*** Opening DATA IN THIS EXERCISE ***
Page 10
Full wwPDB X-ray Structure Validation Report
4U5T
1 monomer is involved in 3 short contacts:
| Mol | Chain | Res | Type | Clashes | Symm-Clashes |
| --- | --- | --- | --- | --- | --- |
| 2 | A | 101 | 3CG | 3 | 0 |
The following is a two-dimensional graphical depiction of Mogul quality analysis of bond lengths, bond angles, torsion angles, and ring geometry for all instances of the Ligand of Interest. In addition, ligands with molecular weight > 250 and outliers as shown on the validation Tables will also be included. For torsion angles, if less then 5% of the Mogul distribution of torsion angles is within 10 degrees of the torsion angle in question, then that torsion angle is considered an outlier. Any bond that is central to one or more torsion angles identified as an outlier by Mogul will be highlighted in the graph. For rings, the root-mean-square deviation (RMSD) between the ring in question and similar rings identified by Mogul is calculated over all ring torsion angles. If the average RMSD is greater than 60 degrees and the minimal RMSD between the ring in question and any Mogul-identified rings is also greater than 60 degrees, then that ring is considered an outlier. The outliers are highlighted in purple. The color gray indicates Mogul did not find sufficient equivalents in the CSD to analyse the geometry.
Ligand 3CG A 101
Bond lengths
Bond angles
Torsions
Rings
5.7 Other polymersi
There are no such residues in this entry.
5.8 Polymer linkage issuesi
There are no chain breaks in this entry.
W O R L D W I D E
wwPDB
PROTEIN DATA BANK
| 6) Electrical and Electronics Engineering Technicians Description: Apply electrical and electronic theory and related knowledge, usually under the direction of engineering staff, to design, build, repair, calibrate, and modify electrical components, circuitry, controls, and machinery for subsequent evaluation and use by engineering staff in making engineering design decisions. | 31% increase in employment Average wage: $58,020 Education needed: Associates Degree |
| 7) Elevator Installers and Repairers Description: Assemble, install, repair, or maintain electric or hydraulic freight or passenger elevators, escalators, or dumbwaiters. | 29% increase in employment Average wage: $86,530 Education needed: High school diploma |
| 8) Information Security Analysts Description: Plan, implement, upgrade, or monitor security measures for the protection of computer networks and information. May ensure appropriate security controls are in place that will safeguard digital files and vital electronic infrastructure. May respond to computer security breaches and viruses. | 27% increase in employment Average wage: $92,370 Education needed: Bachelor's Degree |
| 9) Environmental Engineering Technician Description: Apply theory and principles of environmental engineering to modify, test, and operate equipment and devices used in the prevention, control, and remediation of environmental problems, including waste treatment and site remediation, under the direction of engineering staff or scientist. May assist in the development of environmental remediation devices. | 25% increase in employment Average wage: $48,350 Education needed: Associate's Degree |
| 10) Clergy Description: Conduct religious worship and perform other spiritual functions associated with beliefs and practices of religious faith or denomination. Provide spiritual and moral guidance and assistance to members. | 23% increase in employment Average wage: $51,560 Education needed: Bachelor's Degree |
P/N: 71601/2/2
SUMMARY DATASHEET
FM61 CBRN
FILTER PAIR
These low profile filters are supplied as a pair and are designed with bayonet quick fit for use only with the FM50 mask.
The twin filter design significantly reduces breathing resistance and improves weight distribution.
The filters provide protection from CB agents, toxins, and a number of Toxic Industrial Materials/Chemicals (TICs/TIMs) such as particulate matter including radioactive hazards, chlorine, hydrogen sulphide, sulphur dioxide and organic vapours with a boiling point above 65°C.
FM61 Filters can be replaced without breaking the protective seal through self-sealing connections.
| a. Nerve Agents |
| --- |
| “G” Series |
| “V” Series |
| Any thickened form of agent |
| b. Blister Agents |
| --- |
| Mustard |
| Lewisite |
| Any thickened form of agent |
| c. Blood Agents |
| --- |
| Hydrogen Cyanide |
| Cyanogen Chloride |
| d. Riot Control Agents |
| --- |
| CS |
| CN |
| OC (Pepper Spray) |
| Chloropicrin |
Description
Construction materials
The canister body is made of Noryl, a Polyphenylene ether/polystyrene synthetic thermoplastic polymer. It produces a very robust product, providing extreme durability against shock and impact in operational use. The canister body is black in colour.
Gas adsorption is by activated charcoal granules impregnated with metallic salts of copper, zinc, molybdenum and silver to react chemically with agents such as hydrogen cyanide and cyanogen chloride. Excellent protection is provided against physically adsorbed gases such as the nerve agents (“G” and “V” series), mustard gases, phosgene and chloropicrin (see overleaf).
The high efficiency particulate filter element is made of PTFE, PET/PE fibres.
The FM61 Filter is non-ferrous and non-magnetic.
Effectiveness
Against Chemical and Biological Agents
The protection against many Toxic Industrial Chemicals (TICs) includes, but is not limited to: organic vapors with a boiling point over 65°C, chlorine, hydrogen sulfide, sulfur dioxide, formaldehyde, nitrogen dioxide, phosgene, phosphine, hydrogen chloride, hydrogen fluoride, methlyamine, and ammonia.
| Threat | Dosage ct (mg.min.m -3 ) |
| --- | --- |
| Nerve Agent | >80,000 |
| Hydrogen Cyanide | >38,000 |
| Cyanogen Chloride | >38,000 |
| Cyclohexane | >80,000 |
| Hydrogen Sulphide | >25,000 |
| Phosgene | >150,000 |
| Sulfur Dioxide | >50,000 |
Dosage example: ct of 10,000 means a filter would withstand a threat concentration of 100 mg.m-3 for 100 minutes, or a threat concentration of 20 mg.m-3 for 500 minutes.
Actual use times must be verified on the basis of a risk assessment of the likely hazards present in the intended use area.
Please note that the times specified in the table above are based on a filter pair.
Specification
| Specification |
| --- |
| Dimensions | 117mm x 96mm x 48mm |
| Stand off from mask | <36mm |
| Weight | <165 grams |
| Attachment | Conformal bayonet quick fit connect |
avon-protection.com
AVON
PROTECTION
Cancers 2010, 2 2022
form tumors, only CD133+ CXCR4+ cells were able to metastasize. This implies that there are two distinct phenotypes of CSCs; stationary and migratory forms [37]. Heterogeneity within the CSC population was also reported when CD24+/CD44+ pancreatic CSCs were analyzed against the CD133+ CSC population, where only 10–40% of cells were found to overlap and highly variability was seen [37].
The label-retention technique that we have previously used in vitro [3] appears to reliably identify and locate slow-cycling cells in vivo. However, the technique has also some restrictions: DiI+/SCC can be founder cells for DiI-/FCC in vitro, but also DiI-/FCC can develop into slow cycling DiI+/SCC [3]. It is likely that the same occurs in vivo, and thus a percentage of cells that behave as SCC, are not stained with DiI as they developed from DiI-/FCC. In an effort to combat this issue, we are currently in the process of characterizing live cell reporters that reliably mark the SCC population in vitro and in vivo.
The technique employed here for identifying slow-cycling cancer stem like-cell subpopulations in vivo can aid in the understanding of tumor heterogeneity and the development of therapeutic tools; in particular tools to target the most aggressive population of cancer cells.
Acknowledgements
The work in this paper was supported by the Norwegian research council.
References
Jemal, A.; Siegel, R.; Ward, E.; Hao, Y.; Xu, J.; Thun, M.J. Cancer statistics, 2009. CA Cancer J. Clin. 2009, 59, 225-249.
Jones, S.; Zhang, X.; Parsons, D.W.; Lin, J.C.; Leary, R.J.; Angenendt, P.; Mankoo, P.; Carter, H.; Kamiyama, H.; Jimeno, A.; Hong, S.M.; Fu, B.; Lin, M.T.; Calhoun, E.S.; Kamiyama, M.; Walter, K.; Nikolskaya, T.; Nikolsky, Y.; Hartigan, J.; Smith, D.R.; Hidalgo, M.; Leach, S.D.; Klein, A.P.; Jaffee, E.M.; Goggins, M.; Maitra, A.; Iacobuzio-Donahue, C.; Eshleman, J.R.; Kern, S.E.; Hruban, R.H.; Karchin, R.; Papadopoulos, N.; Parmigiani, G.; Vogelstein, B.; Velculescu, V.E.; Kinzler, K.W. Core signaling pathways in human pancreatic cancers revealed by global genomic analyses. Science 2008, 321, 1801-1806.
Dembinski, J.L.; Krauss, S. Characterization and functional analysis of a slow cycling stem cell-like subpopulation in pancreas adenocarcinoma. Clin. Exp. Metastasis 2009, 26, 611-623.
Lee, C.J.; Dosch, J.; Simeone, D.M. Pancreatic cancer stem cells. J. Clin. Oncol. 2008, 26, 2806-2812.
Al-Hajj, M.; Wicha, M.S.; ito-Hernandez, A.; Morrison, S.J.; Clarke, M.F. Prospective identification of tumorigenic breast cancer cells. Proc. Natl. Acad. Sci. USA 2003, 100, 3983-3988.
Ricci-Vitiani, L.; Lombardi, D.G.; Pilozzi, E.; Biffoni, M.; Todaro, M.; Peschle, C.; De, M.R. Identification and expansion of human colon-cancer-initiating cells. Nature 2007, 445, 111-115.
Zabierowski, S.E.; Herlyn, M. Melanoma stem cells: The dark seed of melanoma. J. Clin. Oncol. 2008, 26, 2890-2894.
*** Closing DATA IN THIS EXERCISE ***
**TASK INSTRUCTIONS**. Among the records above, find each line holding "direction" and list it.

**ANSWER**.
| 6) Electrical and Electronics Engineering Technicians Description: Apply electrical and electronic theory and related knowledge, usually under the direction of engineering staff, to design, build, repair, calibrate, and modify electrical components, circuitry, controls, and machinery for subsequent evaluation and use by engineering staff in making engineering design decisions. | 31% increase in employment Average wage: $58,020 Education needed: Associates Degree |
| 9) Environmental Engineering Technician Description: Apply theory and principles of environmental engineering to modify, test, and operate equipment and devices used in the prevention, control, and remediation of environmental problems, including waste treatment and site remediation, under the direction of engineering staff or scientist. May assist in the development of environmental remediation devices. | 25% increase in employment Average wage: $48,350 Education needed: Associate's Degree |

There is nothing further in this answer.